• _Excerpts from a dataset_
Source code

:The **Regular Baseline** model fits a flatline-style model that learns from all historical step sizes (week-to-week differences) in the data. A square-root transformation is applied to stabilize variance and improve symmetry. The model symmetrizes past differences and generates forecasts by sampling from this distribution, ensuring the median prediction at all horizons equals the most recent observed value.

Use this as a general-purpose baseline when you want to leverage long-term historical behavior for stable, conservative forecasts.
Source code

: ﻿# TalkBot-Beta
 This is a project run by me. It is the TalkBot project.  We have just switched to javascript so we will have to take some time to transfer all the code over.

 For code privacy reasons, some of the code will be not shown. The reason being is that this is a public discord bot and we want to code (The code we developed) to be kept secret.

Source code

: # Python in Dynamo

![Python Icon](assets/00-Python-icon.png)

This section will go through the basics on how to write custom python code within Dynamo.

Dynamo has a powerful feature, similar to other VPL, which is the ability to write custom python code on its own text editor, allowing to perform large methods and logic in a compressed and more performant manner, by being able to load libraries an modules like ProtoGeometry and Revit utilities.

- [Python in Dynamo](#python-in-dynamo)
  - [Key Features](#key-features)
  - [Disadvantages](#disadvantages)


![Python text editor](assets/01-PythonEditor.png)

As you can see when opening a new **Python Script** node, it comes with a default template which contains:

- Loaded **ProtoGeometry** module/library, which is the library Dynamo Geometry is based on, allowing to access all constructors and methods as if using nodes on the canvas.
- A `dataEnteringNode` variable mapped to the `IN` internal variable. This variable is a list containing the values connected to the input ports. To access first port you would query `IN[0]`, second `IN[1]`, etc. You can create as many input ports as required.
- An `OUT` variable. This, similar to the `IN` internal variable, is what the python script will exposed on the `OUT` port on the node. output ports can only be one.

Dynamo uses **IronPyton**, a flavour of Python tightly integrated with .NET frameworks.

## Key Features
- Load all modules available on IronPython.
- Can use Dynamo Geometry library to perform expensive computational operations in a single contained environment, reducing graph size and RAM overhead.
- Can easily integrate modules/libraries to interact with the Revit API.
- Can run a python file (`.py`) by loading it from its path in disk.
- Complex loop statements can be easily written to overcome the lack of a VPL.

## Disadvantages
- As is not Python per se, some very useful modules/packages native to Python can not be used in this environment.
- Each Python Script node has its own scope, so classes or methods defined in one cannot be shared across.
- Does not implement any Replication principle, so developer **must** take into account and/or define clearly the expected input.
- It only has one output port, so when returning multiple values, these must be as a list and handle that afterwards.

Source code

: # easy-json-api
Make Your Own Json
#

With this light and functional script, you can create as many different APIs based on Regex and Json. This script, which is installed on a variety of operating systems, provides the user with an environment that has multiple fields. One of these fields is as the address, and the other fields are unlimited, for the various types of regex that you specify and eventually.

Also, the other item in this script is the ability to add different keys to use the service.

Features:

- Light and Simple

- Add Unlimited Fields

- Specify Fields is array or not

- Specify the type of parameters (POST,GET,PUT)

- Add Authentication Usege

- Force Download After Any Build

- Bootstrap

• _Exercise objective_
Transcribe all the entries, keeping each one exactly as it is.

• _Task response_
Source code

:The **Regular Baseline** model fits a flatline-style model that learns from all historical step sizes (week-to-week differences) in the data. A square-root transformation is applied to stabilize variance and improve symmetry. The model symmetrizes past differences and generates forecasts by sampling from this distribution, ensuring the median prediction at all horizons equals the most recent observed value.

Use this as a general-purpose baseline when you want to leverage long-term historical behavior for stable, conservative forecasts.
Source code

: ﻿# TalkBot-Beta
 This is a project run by me. It is the TalkBot project.  We have just switched to javascript so we will have to take some time to transfer all the code over.

 For code privacy reasons, some of the code will be not shown. The reason being is that this is a public discord bot and we want to code (The code we developed) to be kept secret.

Source code

: # Python in Dynamo

![Python Icon](assets/00-Python-icon.png)

This section will go through the basics on how to write custom python code within Dynamo.

Dynamo has a powerful feature, similar to other VPL, which is the ability to write custom python code on its own text editor, allowing to perform large methods and logic in a compressed and more performant manner, by being able to load libraries an modules like ProtoGeometry and Revit utilities.

- [Python in Dynamo](#python-in-dynamo)
  - [Key Features](#key-features)
  - [Disadvantages](#disadvantages)


![Python text editor](assets/01-PythonEditor.png)

As you can see when opening a new **Python Script** node, it comes with a default template which contains:

- Loaded **ProtoGeometry** module/library, which is the library Dynamo Geometry is based on, allowing to access all constructors and methods as if using nodes on the canvas.
- A `dataEnteringNode` variable mapped to the `IN` internal variable. This variable is a list containing the values connected to the input ports. To access first port you would query `IN[0]`, second `IN[1]`, etc. You can create as many input ports as required.
- An `OUT` variable. This, similar to the `IN` internal variable, is what the python script will exposed on the `OUT` port on the node. output ports can only be one.

Dynamo uses **IronPyton**, a flavour of Python tightly integrated with .NET frameworks.

## Key Features
- Load all modules available on IronPython.
- Can use Dynamo Geometry library to perform expensive computational operations in a single contained environment, reducing graph size and RAM overhead.
- Can easily integrate modules/libraries to interact with the Revit API.
- Can run a python file (`.py`) by loading it from its path in disk.
- Complex loop statements can be easily written to overcome the lack of a VPL.

## Disadvantages
- As is not Python per se, some very useful modules/packages native to Python can not be used in this environment.
- Each Python Script node has its own scope, so classes or methods defined in one cannot be shared across.
- Does not implement any Replication principle, so developer **must** take into account and/or define clearly the expected input.
- It only has one output port, so when returning multiple values, these must be as a list and handle that afterwards.

Source code

: # easy-json-api
Make Your Own Json
#

With this light and functional script, you can create as many different APIs based on Regex and Json. This script, which is installed on a variety of operating systems, provides the user with an environment that has multiple fields. One of these fields is as the address, and the other fields are unlimited, for the various types of regex that you specify and eventually.

Also, the other item in this script is the ability to add different keys to use the service.

Features:

- Light and Simple

- Add Unlimited Fields

- Specify Fields is array or not

- Specify the type of parameters (POST,GET,PUT)

- Add Authentication Usege

- Force Download After Any Build

- Bootstrap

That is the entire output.